> [TEXTAUSZUG]:
Die Solidarität ist zu gering
Simon Poelchau über den Arbeitskampf bei Gorillas
Dass sich Bundesarbeitsminister Hubertus Heil (SPD) dazu herabließ, mit den streikenden Ausliefer*innen des Supermarkt-Start-up Gorillas BerlinKreuzberg zu reden, war vermutlich weniger sein eigener Verdienst. Viel mehr war es wohl dem Einsatz der lokalen SPD-Bundestagsabgeordneten Cansel Kiziltepe geschuldet, die schon länger die miserablen Arbeitsbedingungen der Essensausliefer*innen kritisiert. Alleine wird Heil sicherlich nicht auf die Idee gekommen sein.

> [AUFGABE]: Was kritisiert Cansel Kiziltepe laut dem Textauszug schon länger? Stützen Sie sich ausschließlich auf den Textauszug.

> [Gespeicherte Datenzeilen]:
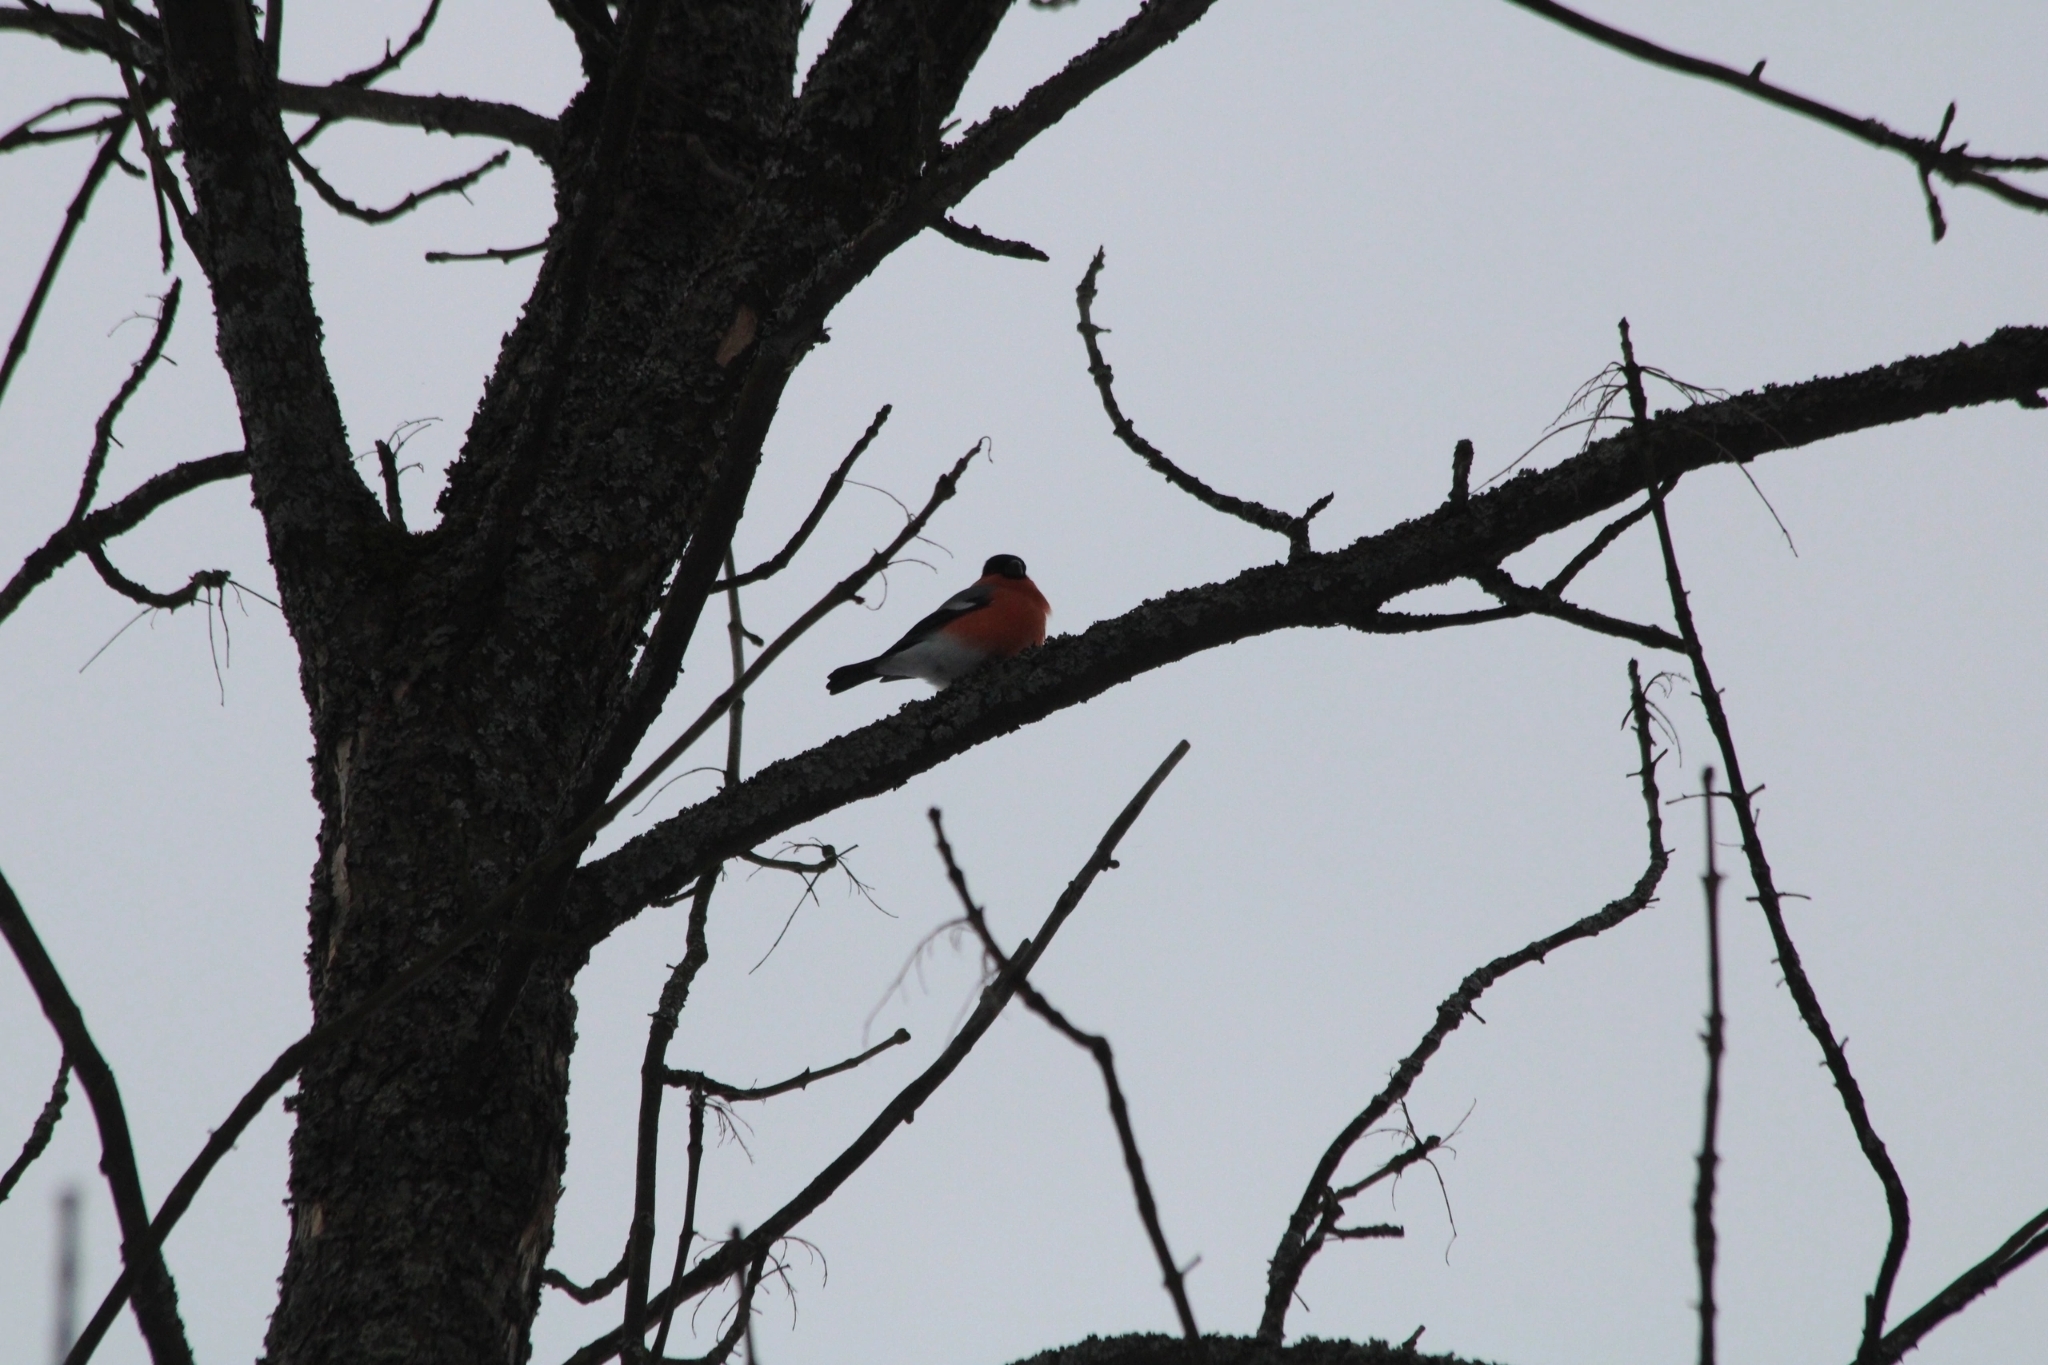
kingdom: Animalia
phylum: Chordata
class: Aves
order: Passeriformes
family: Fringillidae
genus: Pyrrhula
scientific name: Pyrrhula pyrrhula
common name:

> [LÖSUNG]: Die miserablen Arbeitsbedingungen der Essensausliefer*innen.